Collect from the data below each line with "wrist".

* * *

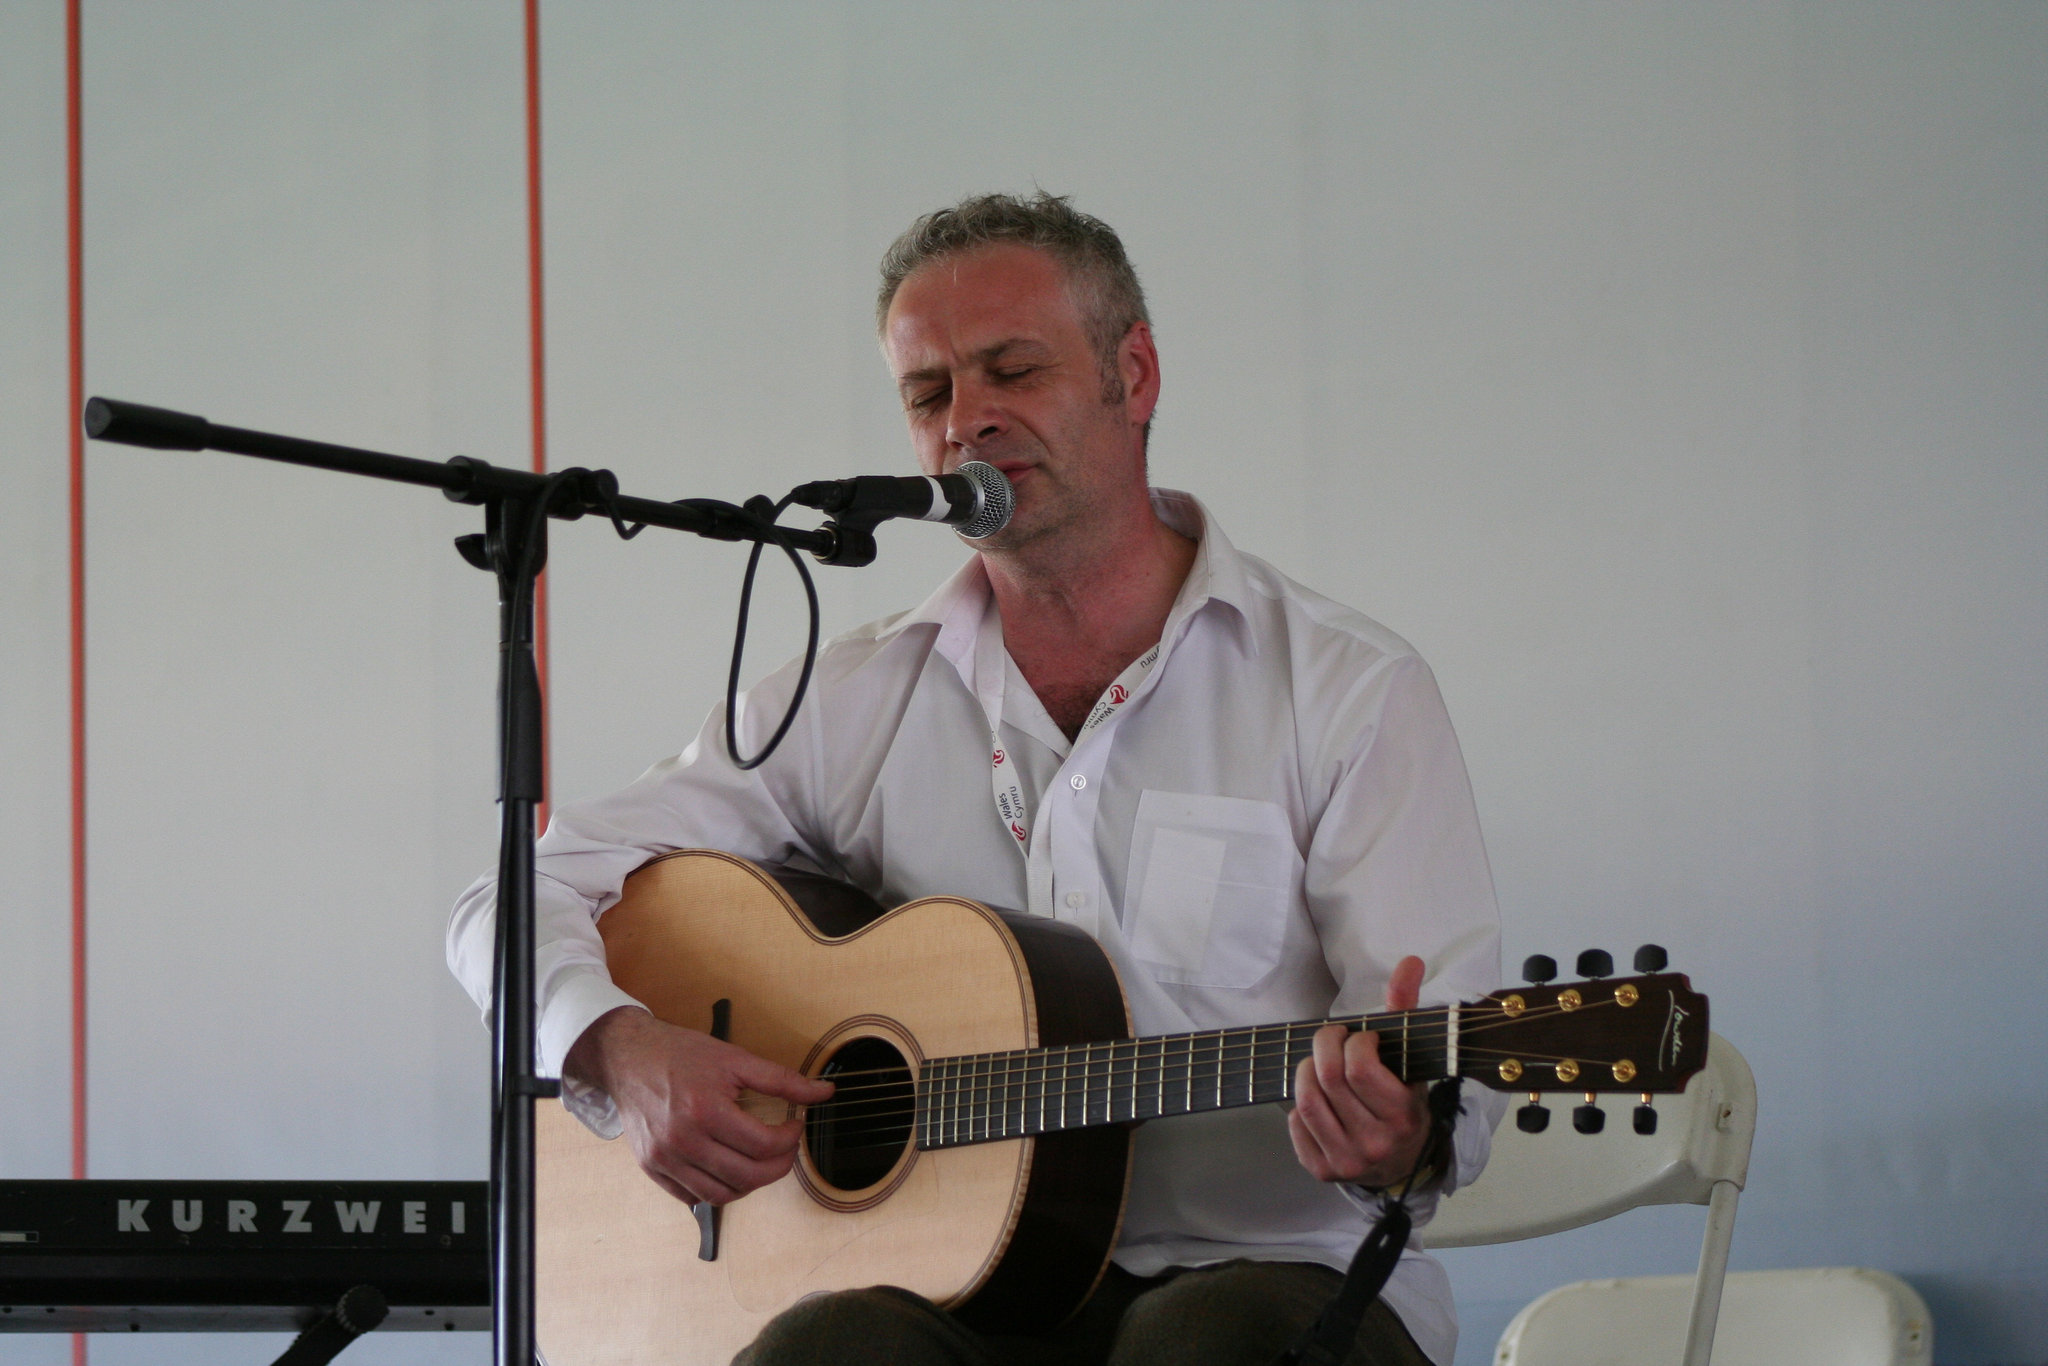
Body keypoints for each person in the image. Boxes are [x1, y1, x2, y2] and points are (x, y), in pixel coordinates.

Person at [448, 192, 1502, 1366]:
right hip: (952, 1293)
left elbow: (1448, 1095)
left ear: (1134, 375)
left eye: (1013, 370)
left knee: (1204, 1345)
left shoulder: (1346, 690)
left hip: (1277, 1279)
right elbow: (502, 899)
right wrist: (618, 1047)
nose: (968, 423)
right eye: (927, 393)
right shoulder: (852, 699)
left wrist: (1398, 1131)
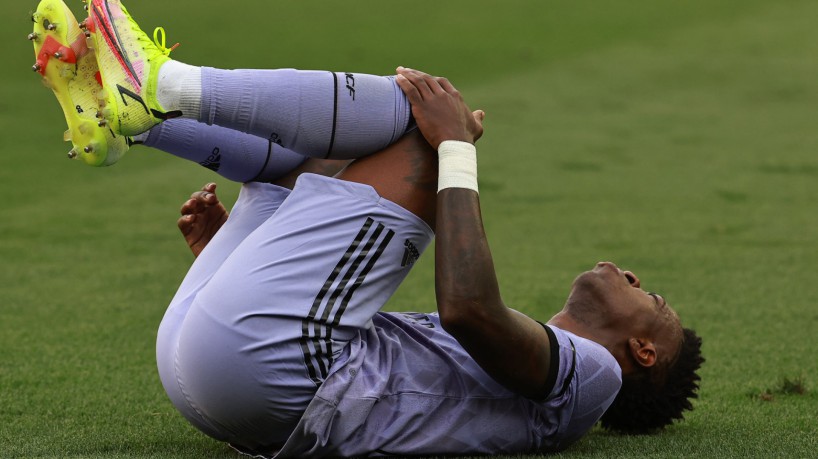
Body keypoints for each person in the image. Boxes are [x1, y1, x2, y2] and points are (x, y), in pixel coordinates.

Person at [31, 0, 704, 456]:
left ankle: (161, 84)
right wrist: (234, 256)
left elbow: (469, 307)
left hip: (275, 379)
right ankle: (137, 119)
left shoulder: (594, 380)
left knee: (417, 121)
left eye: (656, 303)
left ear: (642, 350)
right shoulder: (530, 377)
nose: (636, 278)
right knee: (309, 164)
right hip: (218, 376)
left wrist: (455, 150)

* * *

Answer for this exercise:
right wrist: (618, 1047)
left wrist: (1398, 1131)
right wrist: (234, 256)
left wrist: (455, 150)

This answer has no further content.